Huffington Post (September 18, 2012)

By Andrew McCarthy

The small dock over the turquoise water was crammed full. There were local dignitaries, a few island elders and a dozen children in school uniform — one of them was holding an official looking plaque. A pool of photographers was sequestered behind a rope. Everyone was poised and ready.

On shore, the open-air bar at Valentine’s swelled to capacity. A sample of the island’s famous pink sand had been trucked in and filled a makeshift box, ready to be admired for its rosy glow.

A banner was unfurled, welcoming the young Prince. It started to rain.

Everyone scrambled for shelter. The children began to shriek. An important and aged woman in a leopard skin dress was assisted under cover. Photographers shoved their long lenses up their shirts and looked put upon. Prince Harry was due to arrive for a brief State visit to Harbour Island in the Bahamas in exactly three minutes. Word over the walkie-talkie said that his boat had already left Eluethera, just a five-minute ride across the bay. And the well-orchestrated assemblage was thrown into chaos under a warm drizzle.

A blue speedboat could be seen racing over the placid water; people began to point and murmur.

“Here he comes,” they said.

And the rain stopped. In an instant the sun was out. Everyone began to scurry back into position. As they did, I joined the disorganized rush and slipped onto the dock from my position near the sandbox. I lingered beside the photographers, across from the hastily reassembled elders. Suddenly a robust and blond young man leapt up on the dock from a blue boat that had just tied-off. A sweating handler in a tight suit escorted the Prince to stand in front of the school children, who sang him a song. From a few feet away I watched as a child presented him with the large plaque. Next came the audience with the seated elders. His Royal Highness handled it all graciously. And then there was a crush as the Prince made his way down the dock to a waiting golf cart that would take him on a brief tour of the island.

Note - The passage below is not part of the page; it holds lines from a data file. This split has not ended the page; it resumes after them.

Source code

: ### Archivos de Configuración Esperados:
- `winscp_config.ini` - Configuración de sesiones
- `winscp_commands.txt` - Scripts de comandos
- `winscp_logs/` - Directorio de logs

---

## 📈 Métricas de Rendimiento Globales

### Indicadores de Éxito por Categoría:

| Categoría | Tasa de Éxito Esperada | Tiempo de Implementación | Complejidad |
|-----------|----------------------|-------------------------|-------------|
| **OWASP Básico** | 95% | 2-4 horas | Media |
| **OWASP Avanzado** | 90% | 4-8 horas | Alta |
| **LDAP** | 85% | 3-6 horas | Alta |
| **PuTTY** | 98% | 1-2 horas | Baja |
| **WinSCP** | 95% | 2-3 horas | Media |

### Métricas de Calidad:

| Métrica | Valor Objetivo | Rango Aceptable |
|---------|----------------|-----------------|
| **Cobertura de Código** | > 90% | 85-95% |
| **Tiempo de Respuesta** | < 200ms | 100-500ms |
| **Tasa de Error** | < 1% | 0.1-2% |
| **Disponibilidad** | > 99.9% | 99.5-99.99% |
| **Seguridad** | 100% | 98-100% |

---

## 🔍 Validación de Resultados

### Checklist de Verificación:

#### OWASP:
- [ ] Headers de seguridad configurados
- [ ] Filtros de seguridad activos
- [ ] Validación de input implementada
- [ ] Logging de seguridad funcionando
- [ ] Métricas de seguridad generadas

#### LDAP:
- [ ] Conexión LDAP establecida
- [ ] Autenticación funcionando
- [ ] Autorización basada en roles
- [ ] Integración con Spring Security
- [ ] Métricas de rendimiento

Bodyguards tried to keep the people at bay, but the narrow dock was too tight. Everyone began to push and shove. Photographers scurried backwards, in a fury of flashes. The crowd was a pulsing organism that moved as one, focused on the young man at its center. An arm shoved me out of the way and I fell in directly behind the Prince and kept moving — I had no choice, the crowd pushed me on. I was blinded by camera pops as I followed, past the pink sand that the Prince could not see through the mass of swirling humanity, past the bar where drunken patrons shouted and waved.

The crowd slowed and bunched, then parted. The Prince was seated in a golf cart. The mob pressed in tighter and circled it. Utter and complete chaos was in its full throw. The driver of the cart was tooting its thin and ineffectual horn. I was shoved up against it — beside the Prince. The expression on his face was guardedly bemused. Confronted with the young Royal like this, it felt suddenly as if we were strangely alone.

Welcome, Harry,” I said, and stuck out my hand.

He turned to look at me. There was surprise in his expression, but also relief, and kindness.

“Thanks,” he said, and grabbed my hand in a firm shake.

Then the golf cart lurched forward, pushing the throng aside and the Prince waved as he went. People raced to follow.

The crowd left behind began to disperse. I lingered for no reason and, before things had a chance to return to normal, the Prince’s golf cart came zipping back. It came to a halt just a few feet away — in the same spot from which it had departed only minutes earlier. As the Prince climbed out of the cart, I caught his eye. He waved and smiled, I waved and smiled. And then he was gone, back on the blue boat, speeding away.

I walked back toward town; the streets were abuzz over the visit. Harry’s orgastic frenzy on Harbour Island had lasted all of six minutes. Everyone was happy — and everyone had kept their clothes on.